+++ 抜粋本文

DOL APA2002 学会速報




 
 
Medical Director
Bruce B. Dan, M.D.
日本語版総監修
上島国利
(昭和大学医学部
精神医学教室教授)


Frontiers of Science Lecture Series
  
新たなミレニアムにおける神経科学
Neuroscience in the New Millennium
いくつかの大学とNIH(国立衛生研究所)で研究に従事してきた高名な神経科学者であるFischbach博士は、20世紀における基礎的な研究の知見から神経科学の理解が進んでおり、それが今日、神経科学を臨床医学へと統合できる可能性に受け継がれていると述べた。博士は多くの点を説明するのに、パーキンソン病や精神分裂病といった神経変性疾患を例に挙げた。



他の精神疾患が共存(comorbid)する精神分裂病の治療
Management of Schizophrenia With Comorbid Disorders
  
抑うつ状態が共存する精神分裂病の治療
Management of Schizophrenia With Depressions
 
精神分裂病患者の抑うつ状態は、診断・治療が容易ではない。ここでは精神分裂病患者の抑うつ状態を正確に診断するための技法について論じている。また、この抑うつ状態の治療法も示されている。

++++++

■ **課題の概要**: APA2002学会速報の続きを、最後の文の後から書き継ぐこと。 この後に並ぶ行は、学会速報の続きには一切関係しない。

+++ データ行

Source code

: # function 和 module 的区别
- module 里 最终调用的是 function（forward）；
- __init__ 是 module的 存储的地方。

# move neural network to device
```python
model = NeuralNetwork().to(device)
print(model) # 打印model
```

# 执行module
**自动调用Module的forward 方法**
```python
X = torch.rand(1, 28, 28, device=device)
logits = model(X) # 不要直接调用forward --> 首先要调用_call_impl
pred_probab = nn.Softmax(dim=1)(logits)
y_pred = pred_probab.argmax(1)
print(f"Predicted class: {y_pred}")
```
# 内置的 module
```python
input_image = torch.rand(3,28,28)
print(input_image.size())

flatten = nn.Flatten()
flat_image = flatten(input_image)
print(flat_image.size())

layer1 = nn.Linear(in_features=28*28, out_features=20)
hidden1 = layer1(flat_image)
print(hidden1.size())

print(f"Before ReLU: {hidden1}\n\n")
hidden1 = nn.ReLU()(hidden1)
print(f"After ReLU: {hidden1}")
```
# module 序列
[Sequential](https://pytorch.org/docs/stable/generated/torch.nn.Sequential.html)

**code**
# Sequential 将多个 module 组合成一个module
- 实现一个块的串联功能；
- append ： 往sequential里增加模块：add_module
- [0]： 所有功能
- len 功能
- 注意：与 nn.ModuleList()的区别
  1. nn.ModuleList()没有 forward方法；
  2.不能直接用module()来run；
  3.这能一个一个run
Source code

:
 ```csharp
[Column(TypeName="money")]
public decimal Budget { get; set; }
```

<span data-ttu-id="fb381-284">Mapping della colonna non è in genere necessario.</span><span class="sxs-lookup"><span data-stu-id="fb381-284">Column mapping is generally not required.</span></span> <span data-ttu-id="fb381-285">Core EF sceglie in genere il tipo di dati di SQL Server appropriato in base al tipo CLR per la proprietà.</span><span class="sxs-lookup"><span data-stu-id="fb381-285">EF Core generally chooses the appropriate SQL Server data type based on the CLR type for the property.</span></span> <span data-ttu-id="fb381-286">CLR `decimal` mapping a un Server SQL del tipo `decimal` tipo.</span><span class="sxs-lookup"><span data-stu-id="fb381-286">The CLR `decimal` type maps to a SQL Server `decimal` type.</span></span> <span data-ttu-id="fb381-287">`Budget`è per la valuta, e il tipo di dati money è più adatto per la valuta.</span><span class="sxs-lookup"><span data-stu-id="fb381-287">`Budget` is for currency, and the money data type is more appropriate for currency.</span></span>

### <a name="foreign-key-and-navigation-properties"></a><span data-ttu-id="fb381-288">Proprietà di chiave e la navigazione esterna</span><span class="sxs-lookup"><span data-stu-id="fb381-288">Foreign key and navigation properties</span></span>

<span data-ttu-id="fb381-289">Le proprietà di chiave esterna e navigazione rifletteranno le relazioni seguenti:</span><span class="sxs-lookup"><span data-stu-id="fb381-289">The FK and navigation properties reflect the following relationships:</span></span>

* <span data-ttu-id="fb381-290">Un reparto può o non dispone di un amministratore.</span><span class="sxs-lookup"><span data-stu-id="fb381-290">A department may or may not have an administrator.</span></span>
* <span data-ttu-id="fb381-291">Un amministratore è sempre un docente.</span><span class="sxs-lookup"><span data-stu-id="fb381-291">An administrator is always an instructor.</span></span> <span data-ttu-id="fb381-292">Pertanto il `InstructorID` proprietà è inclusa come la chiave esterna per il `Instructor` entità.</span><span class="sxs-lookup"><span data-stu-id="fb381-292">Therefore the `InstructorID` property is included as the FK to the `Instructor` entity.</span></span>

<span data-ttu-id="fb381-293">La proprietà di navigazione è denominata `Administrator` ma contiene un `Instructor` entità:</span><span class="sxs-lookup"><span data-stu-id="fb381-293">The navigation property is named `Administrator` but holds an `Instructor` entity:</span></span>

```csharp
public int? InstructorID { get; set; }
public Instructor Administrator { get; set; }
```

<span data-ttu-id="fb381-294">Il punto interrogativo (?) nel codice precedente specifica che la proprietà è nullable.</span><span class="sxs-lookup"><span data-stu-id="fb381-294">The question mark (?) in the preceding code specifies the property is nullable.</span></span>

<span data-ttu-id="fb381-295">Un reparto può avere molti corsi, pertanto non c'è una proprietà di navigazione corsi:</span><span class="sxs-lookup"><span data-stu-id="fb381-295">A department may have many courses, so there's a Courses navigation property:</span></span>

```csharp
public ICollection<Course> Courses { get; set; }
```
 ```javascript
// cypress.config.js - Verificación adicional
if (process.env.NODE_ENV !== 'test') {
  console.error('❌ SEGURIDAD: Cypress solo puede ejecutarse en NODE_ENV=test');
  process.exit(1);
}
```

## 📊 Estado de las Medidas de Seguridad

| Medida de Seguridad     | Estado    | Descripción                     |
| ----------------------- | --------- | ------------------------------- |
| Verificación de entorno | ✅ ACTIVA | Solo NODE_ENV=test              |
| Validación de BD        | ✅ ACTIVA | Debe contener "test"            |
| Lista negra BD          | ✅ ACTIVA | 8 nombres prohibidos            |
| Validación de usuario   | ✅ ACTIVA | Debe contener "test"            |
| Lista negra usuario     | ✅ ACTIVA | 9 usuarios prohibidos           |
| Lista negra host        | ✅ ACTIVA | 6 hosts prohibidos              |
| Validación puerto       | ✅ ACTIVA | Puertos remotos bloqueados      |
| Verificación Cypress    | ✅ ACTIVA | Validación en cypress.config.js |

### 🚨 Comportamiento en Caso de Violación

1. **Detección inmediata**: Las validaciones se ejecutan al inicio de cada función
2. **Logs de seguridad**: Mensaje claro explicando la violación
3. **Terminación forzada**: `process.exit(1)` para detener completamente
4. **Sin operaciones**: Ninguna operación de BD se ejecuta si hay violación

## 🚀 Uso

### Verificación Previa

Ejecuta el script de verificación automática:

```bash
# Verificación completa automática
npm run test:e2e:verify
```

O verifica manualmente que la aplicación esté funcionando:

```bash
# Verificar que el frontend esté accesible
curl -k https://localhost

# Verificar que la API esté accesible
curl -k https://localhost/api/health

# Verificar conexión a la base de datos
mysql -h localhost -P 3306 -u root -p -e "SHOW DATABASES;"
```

++++++

■ **この課題の解答**:
  
不安障害が共存する精神分裂病の治療
Management of Schizophrenia With Comorbid Anxiety Disorders
 
精神分裂病に強迫性障害(OCD)やパニック障害(PD)が共存している患者に対する治療の試みについての報告である。精神分裂病に不安障害が共存している患者は、綿密な臨床的評価を得て個別的アプローチが採られた場合、最も治療効果が上がることが示唆されている。治療にはOCDに対しては三環系抗うつ薬のクロミプラミンが、PDに対してはSSRI(選択的セロトニン再取り込み阻害薬)の投与が含まれる。  
  
攻撃性が持続する精神分裂病の治療
Clinical Management of Persistent Aggressive Behavior in Schizophrenia
 
精神分裂病患者は精神疾患に罹患していない人に比べ暴力行為による問題を起こす可能性が5〜6倍高い。物質乱用が共存しているとその可能性はさらに高くなる。ここでは非定型抗精神病薬、気分安定薬、β遮断薬、SSRI(特異的セロトニン再取り込み阻害薬)による治療について論じている。  
  
共存する病態と長期予後:限られる知見
Long-term Outcome and Comorbid Conditions: Why Do We Know So Little?
 
精神分裂病の長期予後は性別、発症年齢、未治療の期間や共存する精神疾患など様々な因子によって異なる。Schooler博士は不安障害やうつ病、物質使用、アルコール依存などの精神疾患の共存を見出すことの重要性に言及している。また、共存する疾患の治療に及ぼす影響について論じている。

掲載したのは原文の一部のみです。